Our paper on “Mining Unexplored Chemistries for Phosphors for High-Color-Quality White-Light-Emitting Diodes” has been published in Joule. Using supercomputers and data mining, we identified Sr2LiAlO4, the first known Sr-Li-Al-O quaternary crystal, as a highly promising phosphor material in low-cost, high-color-quality white LEDs. Eu2+ and Ce3+-activated Sr2LiAlO4 phosphors exhibit broad green-yellow and blue emissions, respectively, with excellent thermal quenching resistance of > 88% intensity at 150oC. A prototype phosphor-converted white LED utilizing Sr2LiAlO4-based phosphors yields an excellent color rendering index exceeding 90. This work is a collaboration between the Materials Virtual Lab (UCSD), McKittrick group (UCSD) and Im group (Chonnam University). The lead authors are Zhenbin Wang, Jungmin Ha and Yoon Hwa Kim. More information about this work can be found in the Jacobs School of Engineering News as well as Science Daily, Phys.org, etc.

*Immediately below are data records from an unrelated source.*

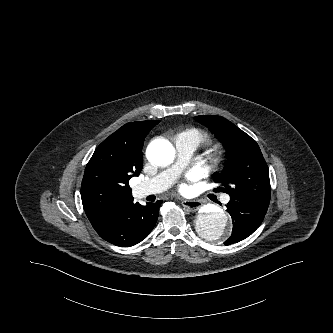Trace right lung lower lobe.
Listing matches in <instances>:
<instances>
[{"instance_id":"1","label":"right lung lower lobe","mask_w":333,"mask_h":333,"mask_svg":"<svg viewBox=\"0 0 333 333\" xmlns=\"http://www.w3.org/2000/svg\"><path fill=\"white\" fill-rule=\"evenodd\" d=\"M162 201L142 206L133 198L110 210L91 223L104 240L117 246L130 247L145 239L154 228Z\"/></svg>"}]
</instances>
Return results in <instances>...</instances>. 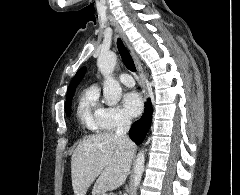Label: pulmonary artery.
<instances>
[{"mask_svg":"<svg viewBox=\"0 0 240 195\" xmlns=\"http://www.w3.org/2000/svg\"><path fill=\"white\" fill-rule=\"evenodd\" d=\"M120 80L122 83H124L125 85H132L134 83L133 79L130 77V75H124L121 74L120 75Z\"/></svg>","mask_w":240,"mask_h":195,"instance_id":"1","label":"pulmonary artery"}]
</instances>
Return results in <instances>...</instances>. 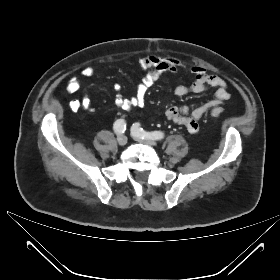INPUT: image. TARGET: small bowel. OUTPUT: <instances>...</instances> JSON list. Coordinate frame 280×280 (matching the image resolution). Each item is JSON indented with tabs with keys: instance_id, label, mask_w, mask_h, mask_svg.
<instances>
[{
	"instance_id": "obj_1",
	"label": "small bowel",
	"mask_w": 280,
	"mask_h": 280,
	"mask_svg": "<svg viewBox=\"0 0 280 280\" xmlns=\"http://www.w3.org/2000/svg\"><path fill=\"white\" fill-rule=\"evenodd\" d=\"M139 65L143 71V76L132 97L124 98L119 94L120 87L115 86L117 91L115 104L124 112H129L134 107L144 105L148 89L163 74H175L181 69H187L194 77V81L190 85H178L174 90L175 95L182 97L189 93H202L207 90H213V98L198 106L195 104L172 106L165 112L168 120L183 125L190 133H197L201 117L212 109L220 108L230 98L226 81L217 75L208 73L202 66L194 65L187 68L177 59L161 55L143 56L139 60ZM81 73L84 77L90 78L95 75V69L92 66H85ZM67 87L71 93H77L81 89V82L77 77H71L67 82ZM69 107L75 112L80 110L90 111L92 109L91 101L87 96L69 101Z\"/></svg>"
}]
</instances>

Professor Ong recently gave a plenary talk on “Creating It from Bit – Designing Materials by Integrating Quantum Mechanics, Informatics and Computer Science” at the 57th Sanibel Symposium held on St Simon’s Island in Georgia, USA. The slides of this talk at available on SlideShare. In this talk, he discussed two emerging trends that holds the promise to continue to push the envelope in computational design of materials. The first trend is the development of robust software and data frameworks for the automatic generation, storage and analysis of materials data sets. The second is the advent of reliable central materials data repositories, such as the Materials Project, which provides the research community with efficient access to large quantities of property information that can be mined for trends or new materials. The talk showed how we have leveraged on these new tools to accelerate discovery and design in energy and structural materials as well as our efforts in contributing back to the community through further tool or data development, and provide perspectives on future challenges in high-throughput computational materials design.
Professor Ong has been appointed to the Editorial Board of Computational Materials Science. The goal of Computational Materials Science is to report on results that provide new insights into, or significantly expand our understanding of, the properties of materials or phenomena associated with their design, synthesis, processing, characterization, and utilization. All aspects of modern materials modeling are of interest, including quantum chemical methods, density functional theory (DFT), semi-empirical and classical approaches, statistical mechanics, atomic-scale simulations, mesoscale modeling, and phase-field techniques.